You have done a wonderful job.

Thanks Nagappan

Greg 13 years, 7 months ago  # | flag

The __eq__ operator for comparison with a non-OrderedSet returns

not self.isdisjoint(other)

but this returns False when comparing empty sets. I think the following should return True, not False:

OrderedSet([]) == set([])
Don Sawatzky 13 years, 5 months ago  # | flag

I used this OrderedSet in a chain of functions processing lists. I soon found it was bogging down the calculations. I studied the code and find it is overloaded with Python features. For my purpose, the following simpler function runs 4 times faster.

def OrderedSet(alist):

    """ Creates an ordered set from a list of tuples or other hashable items """

    mmap = {} # implements hashed lookup

    oset = [] # storage for set

    for item in alist:

            #Save unique items in input order

            if item not in mmap:

                    mmap[item] = 1

                    oset.append(item)

    return oset
Carlos Martín 13 years ago  # | flag

I've create a python package for this recipe and upload to Pypi as 'oset'. Code on http://gitorious.org/sleipnir/python-oset. It also works on python 2.5.

@Raymond: If you are interested in maintain this, it's all yours :)

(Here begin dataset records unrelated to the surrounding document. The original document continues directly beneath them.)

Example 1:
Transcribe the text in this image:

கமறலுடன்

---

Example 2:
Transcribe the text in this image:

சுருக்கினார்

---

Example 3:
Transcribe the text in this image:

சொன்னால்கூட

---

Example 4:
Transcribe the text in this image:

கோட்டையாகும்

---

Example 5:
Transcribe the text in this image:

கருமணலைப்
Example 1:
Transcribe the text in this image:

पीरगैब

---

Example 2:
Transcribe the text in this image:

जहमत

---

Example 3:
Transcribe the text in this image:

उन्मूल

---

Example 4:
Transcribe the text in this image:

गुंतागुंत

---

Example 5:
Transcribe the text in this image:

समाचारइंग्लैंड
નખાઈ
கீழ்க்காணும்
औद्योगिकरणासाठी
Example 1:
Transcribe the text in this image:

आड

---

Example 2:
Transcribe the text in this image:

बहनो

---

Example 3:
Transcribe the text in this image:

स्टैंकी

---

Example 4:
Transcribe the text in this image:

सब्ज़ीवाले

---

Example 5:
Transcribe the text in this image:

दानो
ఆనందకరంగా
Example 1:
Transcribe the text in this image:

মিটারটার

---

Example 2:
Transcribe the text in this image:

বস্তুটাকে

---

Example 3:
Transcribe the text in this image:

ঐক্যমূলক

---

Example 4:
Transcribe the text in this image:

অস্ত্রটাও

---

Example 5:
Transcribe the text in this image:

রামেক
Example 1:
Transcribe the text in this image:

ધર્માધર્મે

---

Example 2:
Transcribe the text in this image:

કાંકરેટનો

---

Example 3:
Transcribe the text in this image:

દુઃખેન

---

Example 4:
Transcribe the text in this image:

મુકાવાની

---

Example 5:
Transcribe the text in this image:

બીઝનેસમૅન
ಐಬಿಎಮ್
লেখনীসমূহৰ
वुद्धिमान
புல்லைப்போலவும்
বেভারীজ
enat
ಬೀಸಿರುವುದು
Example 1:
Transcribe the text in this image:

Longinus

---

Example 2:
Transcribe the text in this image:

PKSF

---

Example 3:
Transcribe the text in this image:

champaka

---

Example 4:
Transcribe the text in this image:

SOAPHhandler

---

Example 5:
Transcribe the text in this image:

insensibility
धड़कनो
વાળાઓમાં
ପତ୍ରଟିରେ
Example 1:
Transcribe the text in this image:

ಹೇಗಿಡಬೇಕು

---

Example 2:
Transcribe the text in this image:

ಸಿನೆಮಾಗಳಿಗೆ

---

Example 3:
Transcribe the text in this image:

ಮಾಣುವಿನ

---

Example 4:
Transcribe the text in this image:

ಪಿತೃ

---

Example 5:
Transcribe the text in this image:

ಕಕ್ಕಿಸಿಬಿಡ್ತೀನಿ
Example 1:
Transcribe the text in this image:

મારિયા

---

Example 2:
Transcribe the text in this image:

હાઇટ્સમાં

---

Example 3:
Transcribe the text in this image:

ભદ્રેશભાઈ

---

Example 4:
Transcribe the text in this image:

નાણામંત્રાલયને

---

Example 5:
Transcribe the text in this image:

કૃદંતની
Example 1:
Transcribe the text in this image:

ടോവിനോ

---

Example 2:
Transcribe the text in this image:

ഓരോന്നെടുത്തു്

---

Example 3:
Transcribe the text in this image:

Oren Zomer 12 years, 2 months ago  # | flag

Hello Raymond,

I created an MIT Licensed project that is using your OrderedSet recipe. I've added the required MIT License comment at the beginning: http://pypsifas.hg.sourceforge.net/hgweb/pypsifas/pypsifas/file/7bfaf2ed308c/psifas/datatypes/ordered_set.py

If you have any problem with that, please let me know.

Oren Zomer oren.zomer@gmail.com

Pascal Lamblin 11 years, 3 months ago  # | flag

I experienced memory problems (objects were not garbage-collected) when using this recipe, but the one based on weakref worked better.

The __del__ method is not guaranteed to be called when the set is not needed, it will only be called during the garbage collection phase, if the set is ever garbage-collected. Moreover, reference cycles can actually be made worse by the addition of a __del__ method: http://docs.python.org/2/library/gc.html#gc.garbage

Pascal Lamblin 11 years, 3 months ago  # | flag

For the record, removing the __del__ method actually got rid of the memory leak I was experiencing, at least on Python 2.7.

Grant Jenks 8 years, 6 months ago  # | flag

You may also want to check out the SortedContainers package. It's a pure-Python and fast implementation of SortedList, SortedDict, and SortedSet data types. "Sorted" isn't the same as "ordered" but it's sometimes what you actually want. There's also extensive performance benchmarks with comparisons.